The caller, Dillon Grilley, said he wanted the man out of his home. Grilley said the man, identified in court documents as Sullivan, flashed what appeared to be a law enforcement badge — an apparent attempt to intimidate.

"I knew who he was because he told me. I looked it up on the Internet," he said.

Grilley said he tried to kick them out, but Sullivan would block him. When Grilley threatened to call police, according to the incident report, Sullivan replied: "If you want the police, I am the police."

Sullivan denied the claims to investigators and told them he was at Grilley's home because he worked for a state drug rehabilitation program and was helping the men. A state health department spokesman said no such program exists.

Among the three men at Grilley's home was a 34-year-old, who was arrested for allegedly violating a protective order that Sullivan had taken out against him. Sullivan said he sought the order because the man was aggressive toward him while they worked on drug rehabilitation.

The next day, Sullivan persuaded a judge to drop the restraining order and showed up at the Patrick J. Sullivan Jr. Detention Center to demand the man's immediate release.

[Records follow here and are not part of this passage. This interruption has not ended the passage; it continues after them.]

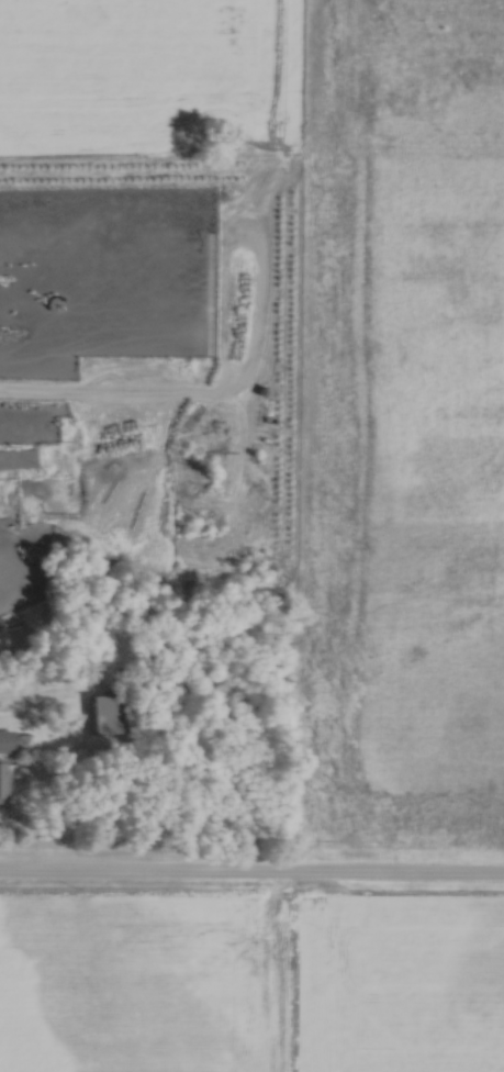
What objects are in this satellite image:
building: (18, 458)
road: (54, 695)
building: (108, 713)
building: (6, 740)
building: (2, 782)
road: (251, 872)

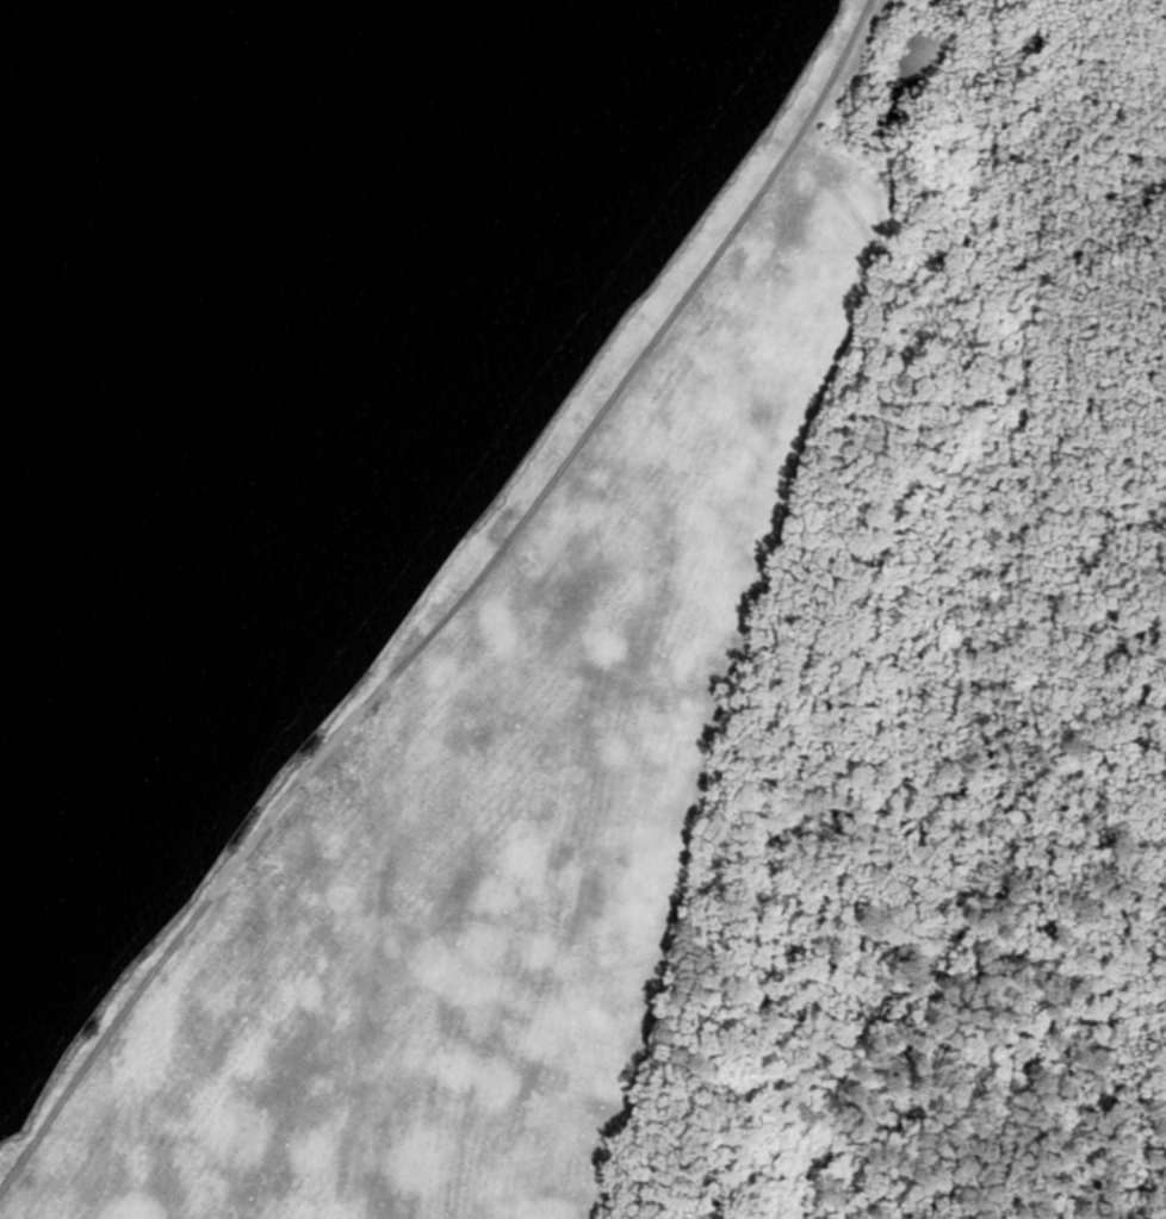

The judge tossed the restraining order but didn't release the man.

"I'm the man this building is named after," Sullivan told a jail staff member shortly before storming off and telling deputies he'd search for an ATM for the $750 bail, according to a sheriff incident report.

Months later, Sullivan would end up having to post $50,000 bail to get out of the jail.

His arrest raised many questions, including why Denver police wanted to question him about Sean Moss, whose body was found on Jan. 26. Sullivan was a reference for Moss, who applied for a school district security job.

The coroner determined Moss drowned, but not why. An autopsy found methamphetamine in Moss' system and a rave drug known as "Liquid Ecstasy," which is also a date rape drug.

The Denver Post reported that Sullivan had posted bail for Moss 12 days earlier after Moss was arrested in a domestic violence case involving a fight with a man described in documents as Moss' boyfriend.

Investigators have declined to comment about why they wanted to question Sullivan about Moss. A judge has issued a gag order in Sullivan's case.

Meanwhile, county officials are looking at banning the naming of buildings, parks and streets after living people. "You never know what they've done until after they're dead," Ward said.